Trying to get cusparseCsrmvEx working

I’m using CUDA 9.0 and trying to get cusparseCsrmvEx working for load-balanced matrix vector multiplication - but it is failing on the matrix multiplication step. Here is what I have:

size_t workInBytes = 0;
	status = cusparseCsrmvEx_bufferSize(handle,
		CUSPARSE_ALG1,
		CUSPARSE_OPERATION_NON_TRANSPOSE,
		N, input_size, nnz,
		&s_one, CUDA_R_32F,
		descr,
		AA_devptr, CUDA_R_32F,
		IA_devptr,
		JA_devptr,
		input_vec_imag_devptr, CUDA_R_32F,
		&s_zero, CUDA_R_32F,
		&s_zero, CUDA_R_32F,
		CUDA_R_32F,
		&workInBytes);
	
	if (status != CUSPARSE_STATUS_SUCCESS) {
		CLEANUP("buffer calculation failed");
		return 1;
	}


	 status = cusparseCsrmvEx(handle,
		 CUSPARSE_ALG1,
		 CUSPARSE_OPERATION_NON_TRANSPOSE,
		 N, input_size, nnz,
		 &s_one, CUDA_R_32F,
		 descr,
		 AA_devptr, CUDA_R_32F,
		 IA_devptr,
		 JA_devptr,
		 input_vec_imag_devptr, CUDA_R_32F,
		 &s_zero, CUDA_R_32F,
		 &s_zero, CUDA_R_32F,
		 CUDA_R_32F,
		 &workInBytes);

		if (status != CUSPARSE_STATUS_SUCCESS) {
		CLEANUP("Matrix-vector multiplication failed");
		return 1;
		}

Am I using the function incorrectly?

Your use of &workInBytes doesn’t appear to be correct, but my guess would be that is not the source of whatever problem you are having.
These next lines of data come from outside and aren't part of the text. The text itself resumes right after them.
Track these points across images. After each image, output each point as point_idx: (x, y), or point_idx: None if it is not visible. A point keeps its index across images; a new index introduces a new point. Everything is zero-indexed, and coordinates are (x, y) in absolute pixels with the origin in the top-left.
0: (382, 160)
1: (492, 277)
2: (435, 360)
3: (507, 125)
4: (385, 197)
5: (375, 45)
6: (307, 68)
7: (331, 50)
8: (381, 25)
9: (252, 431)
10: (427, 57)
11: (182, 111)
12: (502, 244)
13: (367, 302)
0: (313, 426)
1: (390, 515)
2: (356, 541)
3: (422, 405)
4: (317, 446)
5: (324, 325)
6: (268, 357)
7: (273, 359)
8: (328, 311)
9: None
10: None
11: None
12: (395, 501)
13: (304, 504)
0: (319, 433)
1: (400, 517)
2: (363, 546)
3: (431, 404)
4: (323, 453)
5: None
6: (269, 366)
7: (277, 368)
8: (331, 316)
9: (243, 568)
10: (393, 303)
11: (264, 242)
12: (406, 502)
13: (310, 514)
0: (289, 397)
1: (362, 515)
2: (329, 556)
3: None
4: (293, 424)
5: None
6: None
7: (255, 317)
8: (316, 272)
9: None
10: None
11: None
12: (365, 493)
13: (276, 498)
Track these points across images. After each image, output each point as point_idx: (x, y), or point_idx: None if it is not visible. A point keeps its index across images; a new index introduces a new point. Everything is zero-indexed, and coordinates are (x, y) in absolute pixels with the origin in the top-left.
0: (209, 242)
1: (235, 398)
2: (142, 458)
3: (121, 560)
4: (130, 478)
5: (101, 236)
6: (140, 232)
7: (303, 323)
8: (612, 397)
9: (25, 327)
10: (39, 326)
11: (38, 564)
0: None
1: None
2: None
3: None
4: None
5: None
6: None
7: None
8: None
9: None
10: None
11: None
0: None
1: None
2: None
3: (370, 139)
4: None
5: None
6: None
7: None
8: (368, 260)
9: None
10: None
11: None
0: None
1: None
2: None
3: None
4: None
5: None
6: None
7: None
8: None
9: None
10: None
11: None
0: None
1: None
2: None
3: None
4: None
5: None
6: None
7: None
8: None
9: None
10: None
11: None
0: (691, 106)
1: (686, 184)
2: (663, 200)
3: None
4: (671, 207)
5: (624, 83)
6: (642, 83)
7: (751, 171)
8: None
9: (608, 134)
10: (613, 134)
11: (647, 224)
What would be the correct input/output for the buffer?

The regular csrmv works for me:

status= cusparseScsrmv(handle,CUSPARSE_OPERATION_NON_TRANSPOSE, N, input_size, nnz,
	&s_one, descr, AA_devptr, IA_devptr, JA_devptr, 
	&input_vec_imag_devptr[0], &s_zero, &s_zero);
if (status != CUSPARSE_STATUS_SUCCESS) {
CLEANUP("Matrix-vector multiplication failed");
return 1;
}

It’s described in the reference manual:

https://docs.nvidia.com/cuda/cusparse/index.html

read the descriptions for the two cusparse functions you are using, carefully.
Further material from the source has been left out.